[Transcribed page contents]
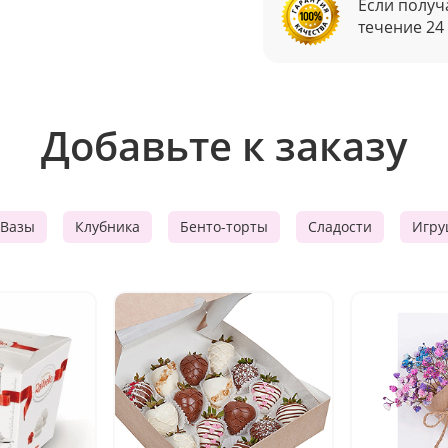
Если получ
течение 24
Добавьте к заказу
Вазы
Клубника
Бенто-торты
Сладости
Игру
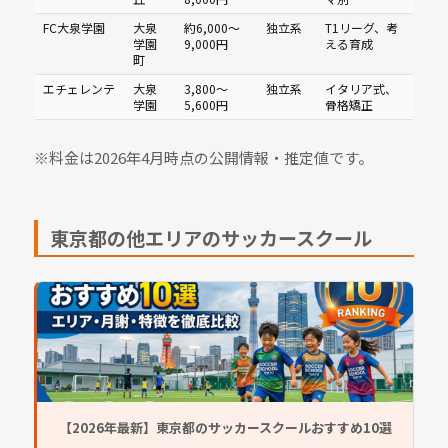
FC大泉学園
大泉
約6,000〜
独立系
T1リーグ、考
学園
9,000円
える育成
町
エチェレンテ
大泉
3,800〜
独立系
イタリア式、
学園
5,600円
骨格矯正
※料金は2026年4月時点の公開情報・推定値です。
東京都の他エリアのサッカースクール
【2026年最新】東京都のサッカースクールおすすめ10選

What to produce: Can you quote every line of the listing above verbatim, leaving out the pictures?

Completed exercise:
Если получ
течение 24
Добавьте к заказу
Вазы
Клубника
Бенто-торты
Сладости
Игру
FC大泉学園
大泉
約6,000〜
独立系
T1リーグ、考
学園
9,000円
える育成
町
エチェレンテ
大泉
3,800〜
独立系
イタリア式、
学園
5,600円
骨格矯正
※料金は2026年4月時点の公開情報・推定値です。
東京都の他エリアのサッカースクール
【2026年最新】東京都のサッカースクールおすすめ10選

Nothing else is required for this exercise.